The scholars behind this ambitious project have succeeded in creating something that is both impressively comprehensive and highly readable. Akyeampong and Gates set rigorous criteria while ensuring they did not exclude important Africans living abroad, or even a handful of foreigners who made an impact on Africa’s history. They also succeeded in including numerous women.

The historical reach is astonishing. The earliest-born entry is that of African Eve, who would have lived 200,000 years ago. Next comes a man named Narmer, generally thought to be the first of Egypt’s pharaohs.

Most impressively, hundreds of leading political figures since the 1950s are included while no country is ignored, making it possible to build a picture of critical moments in each country’s political development, whether it be Burkina Faso or Burundi, Mauritania or Mauritius.
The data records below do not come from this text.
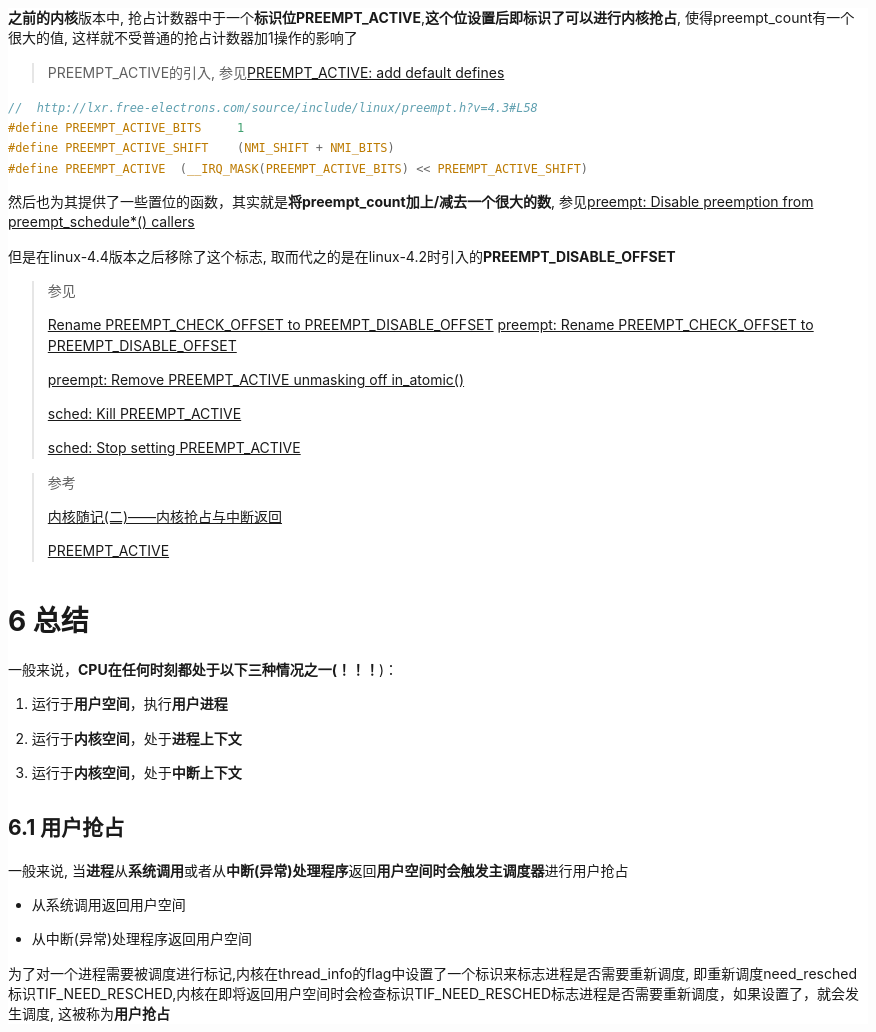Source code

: **之前的内核**版本中, 抢占计数器中于一个**标识位PREEMPT\_ACTIVE**,**这个位设置后即标识了可以进行内核抢占**, 使得preempt\_count有一个很大的值, 这样就不受普通的抢占计数器加1操作的影响了

>PREEMPT\_ACTIVE的引入, 参见[PREEMPT_ACTIVE: add default defines](https://lkml.org/lkml/2009/7/20/19)

```c
//  http://lxr.free-electrons.com/source/include/linux/preempt.h?v=4.3#L58
#define PREEMPT_ACTIVE_BITS     1
#define PREEMPT_ACTIVE_SHIFT    (NMI_SHIFT + NMI_BITS)
#define PREEMPT_ACTIVE  (__IRQ_MASK(PREEMPT_ACTIVE_BITS) << PREEMPT_ACTIVE_SHIFT)
```

然后也为其提供了一些置位的函数，其实就是**将preempt\_count加上/减去一个很大的数**, 参见[preempt: Disable preemption from preempt_schedule*() callers](https://lkml.org/lkml/2015/5/11/519)

但是在linux-4.4版本之后移除了这个标志, 取而代之的是在linux-4.2时引入的**PREEMPT\_DISABLE\_OFFSET**

>参见
>
>[Rename PREEMPT_CHECK_OFFSET to PREEMPT_DISABLE_OFFSET](https://lkml.org/lkml/2015/5/11/517)
>[ preempt: Rename PREEMPT_CHECK_OFFSET to PREEMPT_DISABLE_OFFSET](http://marc.info/?l=linux-kernel&m=143144178020323)
>
>[preempt: Remove PREEMPT_ACTIVE unmasking off in_atomic()](https://lkml.org/lkml/2015/5/11/521)
>
>[sched: Kill PREEMPT_ACTIVE](https://lkml.org/lkml/2015/9/30/108)
>
>[sched: Stop setting PREEMPT_ACTIVE](https://lkml.org/lkml/2015/9/29/224)

>参考
>
>[内核随记(二)——内核抢占与中断返回](http://www.cnblogs.com/hustcat/archive/2009/08/31/1557507.html)
>
>[PREEMPT_ACTIVE](http://www.cnblogs.com/openix/archive/2013/03/09/2952041.html)

# 6 总结

一般来说，**CPU在任何时刻都处于以下三种情况之一(！！！**)：

1. 运行于**用户空间**，执行**用户进程**

2. 运行于**内核空间**，处于**进程上下文**

3. 运行于**内核空间**，处于**中断上下文**

## 6.1 用户抢占

一般来说, 当**进程**从**系统调用**或者从**中断(异常)处理程序**返回**用户空间时会触发主调度器**进行用户抢占

- 从系统调用返回用户空间

- 从中断(异常)处理程序返回用户空间

为了对一个进程需要被调度进行标记,内核在thread\_info的flag中设置了一个标识来标志进程是否需要重新调度, 即重新调度need\_resched标识TIF\_NEED\_RESCHED,内核在即将返回用户空间时会检查标识TIF\_NEED\_RESCHED标志进程是否需要重新调度，如果设置了，就会发生调度, 这被称为**用户抢占**
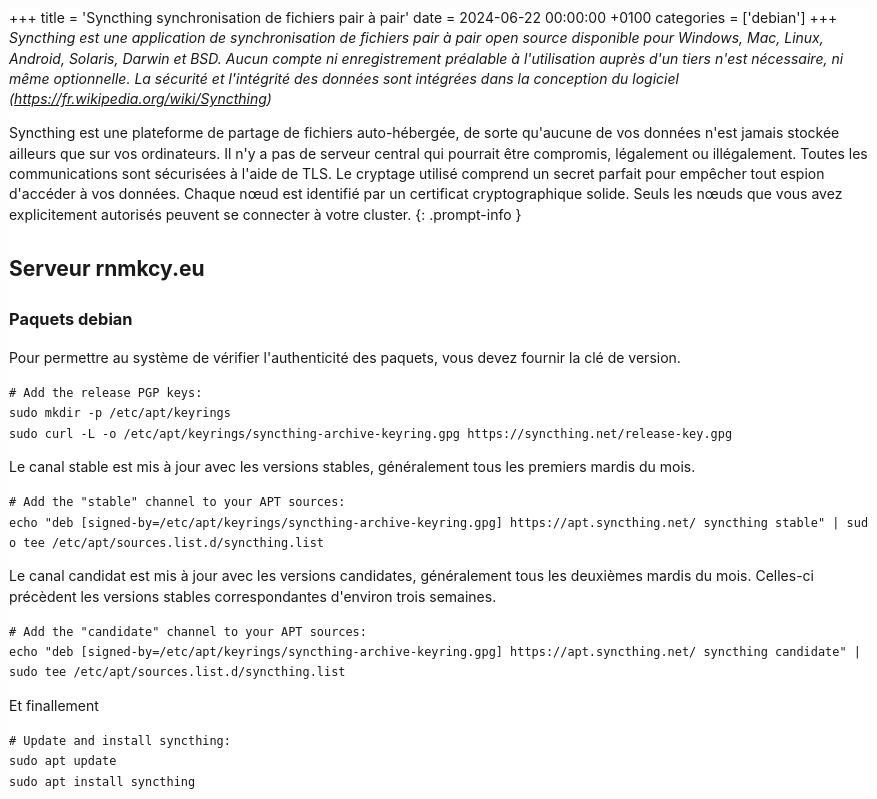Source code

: +++
title = 'Syncthing synchronisation de fichiers pair à pair'
date = 2024-06-22 00:00:00 +0100
categories = ['debian']
+++
*Syncthing est une application de synchronisation de fichiers pair à pair open source disponible pour Windows, Mac, Linux, Android, Solaris, Darwin et BSD. Aucun compte ni enregistrement préalable à l'utilisation auprès d'un tiers n'est nécessaire, ni même optionnelle. La sécurité et l'intégrité des données sont intégrées dans la conception du logiciel (<https://fr.wikipedia.org/wiki/Syncthing>)*

Syncthing est une plateforme de partage de fichiers auto-hébergée, de sorte qu'aucune de vos données n'est jamais stockée ailleurs que sur vos ordinateurs. Il n'y a pas de serveur central qui pourrait être compromis, légalement ou illégalement. Toutes les communications sont sécurisées à l'aide de TLS. Le cryptage utilisé comprend un secret parfait pour empêcher tout espion d'accéder à vos données. Chaque nœud est identifié par un certificat cryptographique solide. Seuls les nœuds que vous avez explicitement autorisés peuvent se connecter à votre cluster.
{: .prompt-info }

## Serveur rnmkcy.eu

### Paquets debian

Pour permettre au système de vérifier l'authenticité des paquets, vous devez fournir la clé de version.

```
# Add the release PGP keys:
sudo mkdir -p /etc/apt/keyrings
sudo curl -L -o /etc/apt/keyrings/syncthing-archive-keyring.gpg https://syncthing.net/release-key.gpg
```

Le canal stable est mis à jour avec les versions stables, généralement tous les premiers mardis du mois.

```
# Add the "stable" channel to your APT sources:
echo "deb [signed-by=/etc/apt/keyrings/syncthing-archive-keyring.gpg] https://apt.syncthing.net/ syncthing stable" | sudo tee /etc/apt/sources.list.d/syncthing.list
```

Le canal candidat est mis à jour avec les versions candidates, généralement tous les deuxièmes mardis du mois. Celles-ci précèdent les versions stables correspondantes d'environ trois semaines.

```
# Add the "candidate" channel to your APT sources:
echo "deb [signed-by=/etc/apt/keyrings/syncthing-archive-keyring.gpg] https://apt.syncthing.net/ syncthing candidate" | sudo tee /etc/apt/sources.list.d/syncthing.list
```

Et finallement

```
# Update and install syncthing:
sudo apt update
sudo apt install syncthing
```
Equally helpful is the inclusion of important opinion formers and intellectuals, such as the great Cheikh Anta Diop and Claude Ake, as well as Michel Kayoya, a Burundian writer and originator of the term Ubuntu – a notion of togetherness and compassion later popularised by Nelson Mandela.

Not all the entries will satisfy those with close knowledge of the subjects, and some judgements are clearly slanted or else distorted by an absence of reliable contemporary accounts, but for the most part an effort is made to provide a good description of how they interacted with the world in which they moved.

Overall, the editors’ ambition to create something with “a transformative impact on teaching and research in African studies” has been amply fulfilled. Africaphiles will find this resource to be sometimes compelling – but always illuminating – reading.